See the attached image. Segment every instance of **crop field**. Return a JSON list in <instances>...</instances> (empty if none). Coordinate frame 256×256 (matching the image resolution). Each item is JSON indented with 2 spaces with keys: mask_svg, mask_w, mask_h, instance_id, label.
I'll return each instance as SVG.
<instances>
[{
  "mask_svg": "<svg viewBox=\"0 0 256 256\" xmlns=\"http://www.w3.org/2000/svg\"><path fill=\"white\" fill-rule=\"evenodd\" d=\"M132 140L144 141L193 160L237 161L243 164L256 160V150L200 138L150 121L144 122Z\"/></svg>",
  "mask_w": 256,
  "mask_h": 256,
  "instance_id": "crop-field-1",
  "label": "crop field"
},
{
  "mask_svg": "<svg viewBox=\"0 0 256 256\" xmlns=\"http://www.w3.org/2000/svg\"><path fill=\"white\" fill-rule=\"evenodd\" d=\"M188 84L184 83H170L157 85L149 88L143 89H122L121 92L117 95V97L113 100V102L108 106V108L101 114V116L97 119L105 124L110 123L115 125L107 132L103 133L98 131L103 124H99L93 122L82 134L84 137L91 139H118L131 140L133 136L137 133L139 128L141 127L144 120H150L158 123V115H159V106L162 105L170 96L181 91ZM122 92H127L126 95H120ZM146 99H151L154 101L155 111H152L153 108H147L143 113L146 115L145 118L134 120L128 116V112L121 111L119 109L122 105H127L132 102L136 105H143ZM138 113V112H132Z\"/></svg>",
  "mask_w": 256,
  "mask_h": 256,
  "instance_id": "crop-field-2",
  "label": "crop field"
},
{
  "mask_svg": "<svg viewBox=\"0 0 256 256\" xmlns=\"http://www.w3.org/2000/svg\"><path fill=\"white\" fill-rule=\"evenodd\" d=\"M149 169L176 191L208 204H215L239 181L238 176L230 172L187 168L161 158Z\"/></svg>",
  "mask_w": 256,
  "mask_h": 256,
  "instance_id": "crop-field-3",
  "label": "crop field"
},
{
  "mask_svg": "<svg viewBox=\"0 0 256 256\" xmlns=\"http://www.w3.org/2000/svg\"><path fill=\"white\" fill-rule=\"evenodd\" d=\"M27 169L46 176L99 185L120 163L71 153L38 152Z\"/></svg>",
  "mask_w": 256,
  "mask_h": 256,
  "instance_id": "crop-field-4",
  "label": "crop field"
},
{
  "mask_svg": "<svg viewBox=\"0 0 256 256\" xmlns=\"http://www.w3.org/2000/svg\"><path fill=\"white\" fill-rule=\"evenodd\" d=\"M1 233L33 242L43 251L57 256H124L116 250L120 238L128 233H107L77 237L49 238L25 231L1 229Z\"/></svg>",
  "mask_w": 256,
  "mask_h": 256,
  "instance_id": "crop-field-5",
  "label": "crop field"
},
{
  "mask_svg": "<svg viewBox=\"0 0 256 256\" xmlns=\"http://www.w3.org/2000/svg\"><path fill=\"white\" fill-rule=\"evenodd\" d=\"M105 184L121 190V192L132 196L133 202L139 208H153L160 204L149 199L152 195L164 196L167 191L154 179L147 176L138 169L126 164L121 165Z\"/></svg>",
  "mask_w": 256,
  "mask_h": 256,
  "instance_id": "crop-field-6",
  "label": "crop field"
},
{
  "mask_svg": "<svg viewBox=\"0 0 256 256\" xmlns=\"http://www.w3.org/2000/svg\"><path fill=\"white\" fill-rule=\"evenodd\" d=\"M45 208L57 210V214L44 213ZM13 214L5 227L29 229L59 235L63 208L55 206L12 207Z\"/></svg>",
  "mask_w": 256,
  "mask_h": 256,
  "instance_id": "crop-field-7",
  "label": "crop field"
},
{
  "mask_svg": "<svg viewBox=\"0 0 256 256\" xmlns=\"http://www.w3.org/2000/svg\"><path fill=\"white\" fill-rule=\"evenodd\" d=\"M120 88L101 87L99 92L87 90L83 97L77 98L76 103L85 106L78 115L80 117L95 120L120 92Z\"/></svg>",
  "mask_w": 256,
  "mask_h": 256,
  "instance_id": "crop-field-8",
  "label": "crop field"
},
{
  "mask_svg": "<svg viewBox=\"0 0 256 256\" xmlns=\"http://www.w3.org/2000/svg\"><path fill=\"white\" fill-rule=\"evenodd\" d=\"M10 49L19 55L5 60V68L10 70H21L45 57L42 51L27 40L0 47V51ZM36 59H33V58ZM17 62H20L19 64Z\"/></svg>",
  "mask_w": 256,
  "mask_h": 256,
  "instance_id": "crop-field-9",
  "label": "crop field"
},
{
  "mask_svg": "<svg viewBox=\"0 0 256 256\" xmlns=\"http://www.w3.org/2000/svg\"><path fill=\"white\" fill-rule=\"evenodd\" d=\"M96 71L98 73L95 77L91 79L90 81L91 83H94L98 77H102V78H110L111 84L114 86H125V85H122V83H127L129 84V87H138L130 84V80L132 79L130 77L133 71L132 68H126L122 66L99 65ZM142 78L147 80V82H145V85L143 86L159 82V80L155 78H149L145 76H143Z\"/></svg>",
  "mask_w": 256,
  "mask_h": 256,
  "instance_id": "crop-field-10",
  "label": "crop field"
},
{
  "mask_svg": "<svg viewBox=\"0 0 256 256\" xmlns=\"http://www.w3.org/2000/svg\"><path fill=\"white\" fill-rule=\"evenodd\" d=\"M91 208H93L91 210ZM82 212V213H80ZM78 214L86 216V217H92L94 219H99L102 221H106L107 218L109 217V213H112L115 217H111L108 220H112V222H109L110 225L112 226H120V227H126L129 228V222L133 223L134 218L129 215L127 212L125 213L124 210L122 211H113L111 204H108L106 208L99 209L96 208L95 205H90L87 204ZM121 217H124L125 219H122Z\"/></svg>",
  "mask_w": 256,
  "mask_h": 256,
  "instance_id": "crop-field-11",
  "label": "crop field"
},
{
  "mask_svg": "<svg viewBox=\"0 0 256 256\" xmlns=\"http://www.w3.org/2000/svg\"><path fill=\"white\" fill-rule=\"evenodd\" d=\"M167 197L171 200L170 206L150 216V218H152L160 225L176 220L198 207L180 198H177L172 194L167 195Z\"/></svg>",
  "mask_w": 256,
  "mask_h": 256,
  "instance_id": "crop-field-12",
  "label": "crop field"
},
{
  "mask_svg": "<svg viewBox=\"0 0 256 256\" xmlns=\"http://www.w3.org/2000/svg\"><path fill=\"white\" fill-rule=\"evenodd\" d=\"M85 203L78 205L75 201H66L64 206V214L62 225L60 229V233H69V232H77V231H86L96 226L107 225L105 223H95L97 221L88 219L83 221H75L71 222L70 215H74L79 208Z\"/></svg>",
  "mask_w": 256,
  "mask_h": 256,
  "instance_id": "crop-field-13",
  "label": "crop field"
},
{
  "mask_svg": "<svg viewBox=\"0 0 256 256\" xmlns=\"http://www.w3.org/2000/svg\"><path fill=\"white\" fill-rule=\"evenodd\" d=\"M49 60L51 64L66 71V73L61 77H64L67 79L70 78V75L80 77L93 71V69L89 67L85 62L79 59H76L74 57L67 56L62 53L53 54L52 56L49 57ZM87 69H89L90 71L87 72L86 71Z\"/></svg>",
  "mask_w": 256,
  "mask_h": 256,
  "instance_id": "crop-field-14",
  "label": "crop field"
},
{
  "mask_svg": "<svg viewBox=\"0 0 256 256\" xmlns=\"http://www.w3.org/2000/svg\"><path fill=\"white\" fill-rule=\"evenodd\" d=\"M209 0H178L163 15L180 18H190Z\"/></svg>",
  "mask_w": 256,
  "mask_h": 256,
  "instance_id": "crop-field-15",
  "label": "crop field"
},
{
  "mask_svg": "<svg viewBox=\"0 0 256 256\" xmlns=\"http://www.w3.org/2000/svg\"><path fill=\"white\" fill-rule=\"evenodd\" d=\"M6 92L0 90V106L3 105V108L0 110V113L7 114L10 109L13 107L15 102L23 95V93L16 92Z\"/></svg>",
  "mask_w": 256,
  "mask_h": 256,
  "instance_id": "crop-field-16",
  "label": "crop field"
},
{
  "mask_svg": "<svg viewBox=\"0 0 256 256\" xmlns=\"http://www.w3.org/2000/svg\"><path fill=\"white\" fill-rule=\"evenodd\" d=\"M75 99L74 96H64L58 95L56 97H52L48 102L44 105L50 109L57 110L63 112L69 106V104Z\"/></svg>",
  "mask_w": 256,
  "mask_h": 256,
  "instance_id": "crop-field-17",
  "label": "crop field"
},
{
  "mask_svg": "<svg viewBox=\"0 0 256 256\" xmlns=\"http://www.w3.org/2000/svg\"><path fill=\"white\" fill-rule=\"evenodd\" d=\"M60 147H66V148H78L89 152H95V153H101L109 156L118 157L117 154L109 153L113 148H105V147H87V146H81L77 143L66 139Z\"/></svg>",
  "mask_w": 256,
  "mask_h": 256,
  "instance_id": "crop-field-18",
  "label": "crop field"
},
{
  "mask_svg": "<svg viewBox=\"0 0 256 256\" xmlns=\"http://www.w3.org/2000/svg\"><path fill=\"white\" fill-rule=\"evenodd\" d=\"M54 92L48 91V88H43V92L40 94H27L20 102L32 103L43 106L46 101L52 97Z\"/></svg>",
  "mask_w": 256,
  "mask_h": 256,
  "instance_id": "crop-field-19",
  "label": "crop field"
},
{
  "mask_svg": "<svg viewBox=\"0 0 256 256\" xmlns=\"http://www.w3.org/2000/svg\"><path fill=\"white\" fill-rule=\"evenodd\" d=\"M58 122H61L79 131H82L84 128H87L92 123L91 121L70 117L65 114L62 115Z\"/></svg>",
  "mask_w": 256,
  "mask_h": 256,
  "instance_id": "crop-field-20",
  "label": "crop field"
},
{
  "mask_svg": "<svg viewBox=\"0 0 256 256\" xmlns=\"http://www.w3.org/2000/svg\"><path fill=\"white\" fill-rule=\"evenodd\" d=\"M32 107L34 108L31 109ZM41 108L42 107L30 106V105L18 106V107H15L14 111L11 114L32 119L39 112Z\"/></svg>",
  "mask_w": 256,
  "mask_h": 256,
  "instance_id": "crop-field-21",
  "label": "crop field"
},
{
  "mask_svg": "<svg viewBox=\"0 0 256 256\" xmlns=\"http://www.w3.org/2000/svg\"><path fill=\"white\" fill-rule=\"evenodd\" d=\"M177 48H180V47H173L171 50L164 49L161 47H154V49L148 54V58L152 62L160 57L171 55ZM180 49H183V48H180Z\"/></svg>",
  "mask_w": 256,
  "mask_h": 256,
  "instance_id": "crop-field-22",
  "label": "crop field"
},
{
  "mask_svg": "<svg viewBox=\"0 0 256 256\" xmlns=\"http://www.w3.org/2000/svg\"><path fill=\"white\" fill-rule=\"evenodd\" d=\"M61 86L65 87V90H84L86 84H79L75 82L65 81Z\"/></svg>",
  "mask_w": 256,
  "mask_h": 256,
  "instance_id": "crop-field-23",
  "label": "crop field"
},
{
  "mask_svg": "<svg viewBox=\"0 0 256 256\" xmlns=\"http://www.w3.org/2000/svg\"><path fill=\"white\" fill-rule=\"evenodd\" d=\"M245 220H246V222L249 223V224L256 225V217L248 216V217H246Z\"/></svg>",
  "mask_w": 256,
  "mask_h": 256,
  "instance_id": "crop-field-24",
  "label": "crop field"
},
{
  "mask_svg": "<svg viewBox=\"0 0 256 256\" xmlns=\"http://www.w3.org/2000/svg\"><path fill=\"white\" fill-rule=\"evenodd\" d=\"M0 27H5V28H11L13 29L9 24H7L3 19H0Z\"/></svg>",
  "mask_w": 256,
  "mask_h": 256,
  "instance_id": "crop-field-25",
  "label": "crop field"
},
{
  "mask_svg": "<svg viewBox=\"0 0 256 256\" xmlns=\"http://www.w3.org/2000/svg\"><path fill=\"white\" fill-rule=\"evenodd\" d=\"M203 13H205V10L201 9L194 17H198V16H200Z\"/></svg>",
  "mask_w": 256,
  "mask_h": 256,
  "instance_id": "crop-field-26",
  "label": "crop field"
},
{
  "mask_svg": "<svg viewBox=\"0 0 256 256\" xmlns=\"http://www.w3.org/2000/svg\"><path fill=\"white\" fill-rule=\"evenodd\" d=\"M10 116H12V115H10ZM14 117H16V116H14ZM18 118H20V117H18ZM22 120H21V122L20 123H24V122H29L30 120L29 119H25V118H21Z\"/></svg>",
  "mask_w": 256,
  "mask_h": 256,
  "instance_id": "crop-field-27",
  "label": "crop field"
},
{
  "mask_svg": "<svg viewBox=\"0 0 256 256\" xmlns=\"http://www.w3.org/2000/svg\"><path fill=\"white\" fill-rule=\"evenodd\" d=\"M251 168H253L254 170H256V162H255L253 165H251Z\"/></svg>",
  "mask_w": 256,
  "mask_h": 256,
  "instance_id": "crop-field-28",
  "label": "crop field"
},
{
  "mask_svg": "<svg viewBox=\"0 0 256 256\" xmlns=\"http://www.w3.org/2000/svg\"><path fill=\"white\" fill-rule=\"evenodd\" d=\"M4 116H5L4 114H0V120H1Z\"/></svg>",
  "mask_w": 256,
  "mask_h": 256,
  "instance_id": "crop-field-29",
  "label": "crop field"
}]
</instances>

______________________________

# [Required work]
Reproduce the records above word for word, from their first line up to and including the line that contains "140L144 141L193 160L237".

# [Answer to the problem]
See the attached image. Segment every instance of **crop field**. Return a JSON list in <instances>...</instances> (empty if none). Coordinate frame 256×256 (matching the image resolution). Each item is JSON indented with 2 spaces with keys: mask_svg, mask_w, mask_h, instance_id, label.
I'll return each instance as SVG.
<instances>
[{
  "mask_svg": "<svg viewBox=\"0 0 256 256\" xmlns=\"http://www.w3.org/2000/svg\"><path fill=\"white\" fill-rule=\"evenodd\" d=\"M132 140L144 141L193 160L237 161L243 164L256 160V150L200 138L150 121L144 122Z\"/></svg>",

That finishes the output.